Carolyn: That sounds like a considerable difference. Tell me about the binax BTE models.
Eric: We're introducing three new binax Motion BTEs: SX, SA, and PX. The SX and the SA models have completely new housing designs. They have 60 dB peak gain and utilize a size 13 battery, but the housing design is comparable to what you would expect with a smaller 312 battery case – they’re that small.
All of the BTEs still have the narrow directionality and all of the processing of binax. The SX offers rechargeability, and the SA uses the same housing, and has direct audio input capability and no rechargeability. Motion PX binax uses the same proven housing as the micon product, and has a 75 dB peak gain and a size 13 battery, along with binax processing. We’ve maintained low power consumption in these models, and we continue to prioritize the performance for the wearer.
I’m excited about the fact that we are expanding the features to the already existing product line by offering Adaptive Streaming and new tinnitus options.
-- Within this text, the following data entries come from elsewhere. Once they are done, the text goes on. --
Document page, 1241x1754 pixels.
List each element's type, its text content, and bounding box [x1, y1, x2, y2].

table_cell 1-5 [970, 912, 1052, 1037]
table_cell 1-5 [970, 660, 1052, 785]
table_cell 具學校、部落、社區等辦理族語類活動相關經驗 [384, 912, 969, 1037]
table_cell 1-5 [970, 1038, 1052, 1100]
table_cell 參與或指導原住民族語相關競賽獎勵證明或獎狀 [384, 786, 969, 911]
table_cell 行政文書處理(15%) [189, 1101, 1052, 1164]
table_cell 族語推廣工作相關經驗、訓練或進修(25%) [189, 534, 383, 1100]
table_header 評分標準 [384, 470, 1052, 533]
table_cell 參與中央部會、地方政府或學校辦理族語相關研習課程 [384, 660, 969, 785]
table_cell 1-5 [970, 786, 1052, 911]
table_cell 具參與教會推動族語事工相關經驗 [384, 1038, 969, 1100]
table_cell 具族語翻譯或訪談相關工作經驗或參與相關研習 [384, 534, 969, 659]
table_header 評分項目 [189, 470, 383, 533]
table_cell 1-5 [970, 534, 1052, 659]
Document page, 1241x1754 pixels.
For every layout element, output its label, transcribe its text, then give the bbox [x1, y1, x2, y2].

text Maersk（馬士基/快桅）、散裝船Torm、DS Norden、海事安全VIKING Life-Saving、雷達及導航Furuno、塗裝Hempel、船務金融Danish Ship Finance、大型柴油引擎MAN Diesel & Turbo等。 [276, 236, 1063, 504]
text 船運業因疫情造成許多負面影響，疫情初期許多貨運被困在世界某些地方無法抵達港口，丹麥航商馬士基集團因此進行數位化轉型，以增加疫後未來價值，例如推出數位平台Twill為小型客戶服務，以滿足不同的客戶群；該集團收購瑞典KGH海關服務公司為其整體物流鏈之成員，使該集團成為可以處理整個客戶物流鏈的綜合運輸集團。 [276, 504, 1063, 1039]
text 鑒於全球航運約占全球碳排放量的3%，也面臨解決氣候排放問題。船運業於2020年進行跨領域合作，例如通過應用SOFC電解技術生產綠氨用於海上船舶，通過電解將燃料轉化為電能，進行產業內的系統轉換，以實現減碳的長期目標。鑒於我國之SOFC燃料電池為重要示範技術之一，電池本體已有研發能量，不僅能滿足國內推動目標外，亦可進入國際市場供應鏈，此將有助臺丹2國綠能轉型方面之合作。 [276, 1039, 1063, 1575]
We've got our performance levels, but now anyone who has a Pure 7bx, for example, can go to their hearing care professional, have a quick and easy software update in the office, and access these new features.
Carolyn: What is Adaptive Streaming?
Eric: With Adaptive streaming using the EasyTek, the streamed volume automatically adjusts to the changing background noise so that speech is always audible.
Motion easyTek App.
Carolyn: Is that like the feature in car stereos, where the volume adjusts based on the background noise?
Eric: Yes, it’s the same concept.
Carolyn: Tell me about the new tinnitus options.
Eric: We know that each patient with tinnitus is unique, and that it is important to have individualized therapy. Studies show that a lot of people prefer nature-type sounds for sound therapy. So, we’ve added four new tinnitus therapy signals inspired by the ocean. This gives professionals a good variety of signals to work with to customize sound therapy for their patients with tinnitus.
Carolyn: Thanks for the details on the technology, Eric. Lastly, I wanted to mention what an honor it was to have Shilo Harris at AudiologyNOW! His address to the General Assembly sponsored by Siemens was indeed a highlight of the convention.
Alina: Yes, I couldn’t agree more. Shilo is a Texan native, his father was in the army, and his grandfather was also in the army. In 2004, he was deployed to Iraq. In February 2007, he was with other soldiers in a Humvee doing a reconnaissance mission and they hit a roadside bomb, which was devastating. Three of them died during the attack. Shilo and the driver survived. Shilo went through a very grueling recovery experience, including being put in a medically-induced coma for several weeks so they could treat burns over much of his body.
In his book Steel Will he talks about how he went to hell and back to become the person and motivational speaker that he is today. He talks about his experience during the attack, right after the attack, and what he and his family went through during his recovery over several years. He talks about his faith and how he believes God had a plan for him, and so he is sharing his story. He has hearing loss and is trying new technology with Siemens through the Veteran's Administration. Coming to AudiologyNOW! he says, was near and dear to his heart as he understands the impact of hearing loss. As Siemens sponsored the General Assembly, he was gracious to sign books in our booth.
Carolyn: I don’t think there was a dry eye there. Thanks to Siemens for helping to share his inspirational story.
Alina and Eric, I appreciate your time today in detailing the latest technology and initiatives from Siemens.